(Stored data)
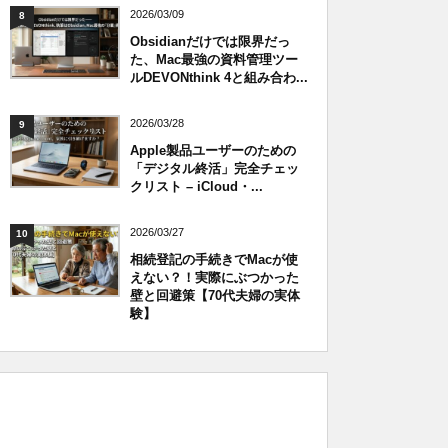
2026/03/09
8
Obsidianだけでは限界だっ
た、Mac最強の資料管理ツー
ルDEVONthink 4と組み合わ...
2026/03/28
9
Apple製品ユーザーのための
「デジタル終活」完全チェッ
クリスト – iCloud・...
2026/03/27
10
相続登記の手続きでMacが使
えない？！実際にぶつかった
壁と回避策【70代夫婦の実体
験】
...
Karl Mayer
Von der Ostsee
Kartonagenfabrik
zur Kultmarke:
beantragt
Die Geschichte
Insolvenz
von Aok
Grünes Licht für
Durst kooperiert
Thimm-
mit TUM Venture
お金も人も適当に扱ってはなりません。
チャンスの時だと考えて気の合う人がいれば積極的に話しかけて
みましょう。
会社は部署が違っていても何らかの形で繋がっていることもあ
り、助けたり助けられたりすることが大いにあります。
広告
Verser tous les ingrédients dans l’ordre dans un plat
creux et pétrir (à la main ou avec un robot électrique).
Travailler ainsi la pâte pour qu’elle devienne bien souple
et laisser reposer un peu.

__What is expected__:
Above are the entries. Output exactly the lines beginning with the line that has "お金も人も適当に扱ってはなりません。" and ending with the line that has "et laisser reposer un peu.".

__Finished task__:
お金も人も適当に扱ってはなりません。
チャンスの時だと考えて気の合う人がいれば積極的に話しかけて
みましょう。
会社は部署が違っていても何らかの形で繋がっていることもあ
り、助けたり助けられたりすることが大いにあります。
広告
Verser tous les ingrédients dans l’ordre dans un plat
creux et pétrir (à la main ou avec un robot électrique).
Travailler ainsi la pâte pour qu’elle devienne bien souple
et laisser reposer un peu.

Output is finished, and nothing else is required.